Motasim El Alem has been in the game long enough to avoid making knee-jerk reactions or outlandish predictions. The American-educated Libyan leads strategy at OLA Energy (previously Oil Libya), a company that has transformed in recent years into a major petroleum distributor operating in 17 countries and at 60 African airports.
Its business has traditionally been in retail stations, servicing cars, trucks and airline carriers with their fuel needs. The downstream and retail space has traditionally been led by international oil companies such as BP, Shell and Exxon. But as El Alem explains, the majors have been retreating from the retail space for many years now, and not only in Africa – “If you look at America, 1% of gas stations are owned by the majors.”
The margins are much smaller, he explains: “The big money is in the exploration, a little less money in the refining, even less in the logistics, and finally peanuts on the distribution side.”
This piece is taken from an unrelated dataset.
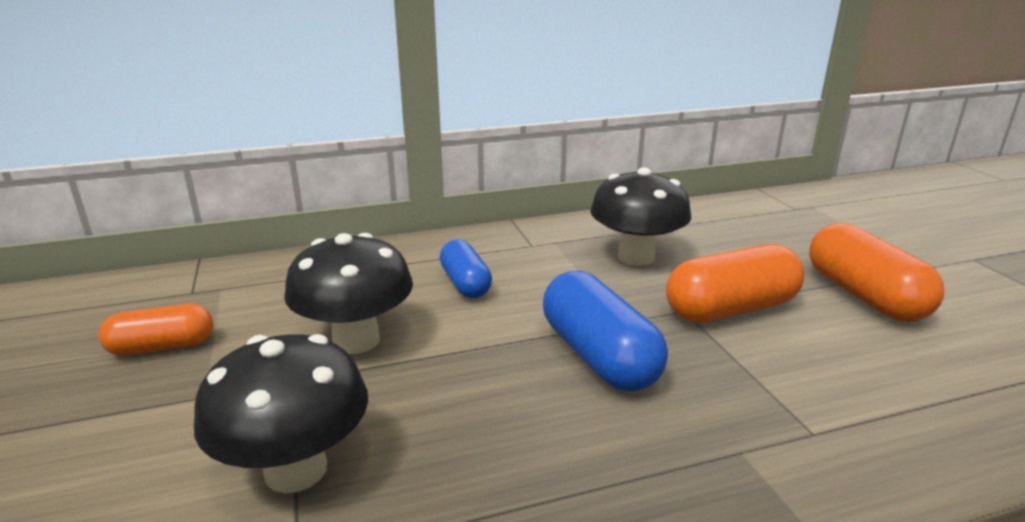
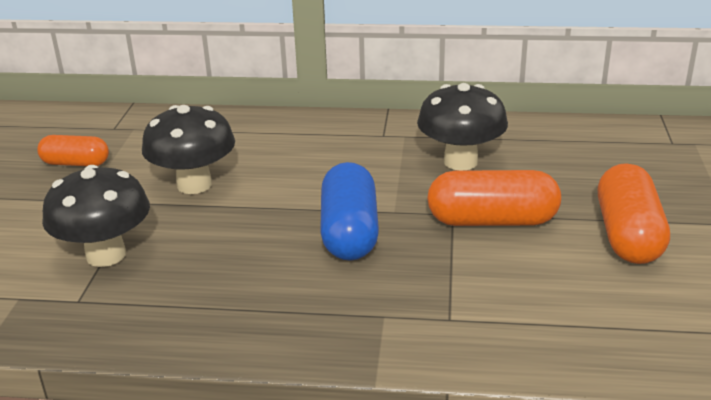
camera: 25 degrees right, 5 degrees up
(465, 284) = (302, 158): blue capsule -> none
It is on these peanuts (and more) that OLA Energy is focusing its efforts and where it is investing aggressively, largely because the firm sees the market evolving differently. Since a rebranding of the company in 2018, the company has invested more than $200m into the retail brand and into its growth on the continent. With 1,280 retail stations, it is today among the “Big 4” Africa retailers, alongside Total, Shell/Vivo and Engen.
El Alem sees a gap in the market for a more sophisticated and diverse retail experience at gas stations than that provided by the retreating majors.
Yet challenges are on the horizon for the downstream oil and gas sectors, particularly in the long-expected move away from fossil fuel consumption. How does this impact the long-term viability of OLA’s business model?
El Alem believes Africa will no longer depend on second-hand cars from abroad for its automobile needs and that there will be a large increase in two- and three-wheel modes of transport on the continent as well as small vehicles for distribution of light cargo, many of which will ultimately be electric powered. Yet he believes that offering roadside charging stations combined with a compelling retail experience will continue to be appealing to road users across the continent.
The rebranding from Oil Libya reflects the new reality of a world slowly turning its back on fossil fuels. El Alem says the company is embracing the zero-carbon strategy endorsed by governments, including by using solar panels to power its retail outlets.
The firm is also looking at offering off-grid renewable power solutions to companies operating in remote locations. The pilot they are running is for a mining company. El Alem describes what makes the firm’s proposition unique: “To amortise such a solution requires 20-25 years, whilst a mining project would require power for six or seven years or the length of the concession. We can afford to invest in the installation, charge [the company] as if it was being used for a 25-year life, allow them to use it for five years and then move [the installation] to another customer.”
Opportunities in LPG
Another business OLA is developing is liquefied petroleum gas (LPG), which El Alem says will help to reduce emissions in the medium term.
“A large portion of the African population, 70% I believe, use biomass to cook these days. This is terrible for the environment, it’s terrible for people who are around it, and actually it’s not cheap. The best alternative for nine-tenths of those using biomass is to use LPG. It’s cheaper, cleaner and once you deliver it to the home, it’s by far the best alternative.”
In Cameroon, OLA offers the possibility of ordering canisters via an app. They are exploring different options such as LPG terminals and filling centres, both in urban and widely populated rural areas with the aim of rolling out LPG through West Africa and beyond.
“In North Africa, because of the availability of LPG, they consume about 50kg of gas per person per year, and this applies for 50% of the total population. In sub-Saharan Africa, that is closer to 5kg per year, and that applies to only 10% of the population, if that. So there’s an opportunity there, to grow the market, as well as reduce harmful emissions.”
Today, after Total and Shell, OLA has the largest retail network in Africa, and El Alem says the firm will continue to invest heavily in a physical presence across the continent. This wide footprint and network gives them a strategic advantage to develop new products and offerings, he says.
“If you use it properly, if you leverage this with bringing new products and new solutions to Africa, then I think we’re incredibly strategic.”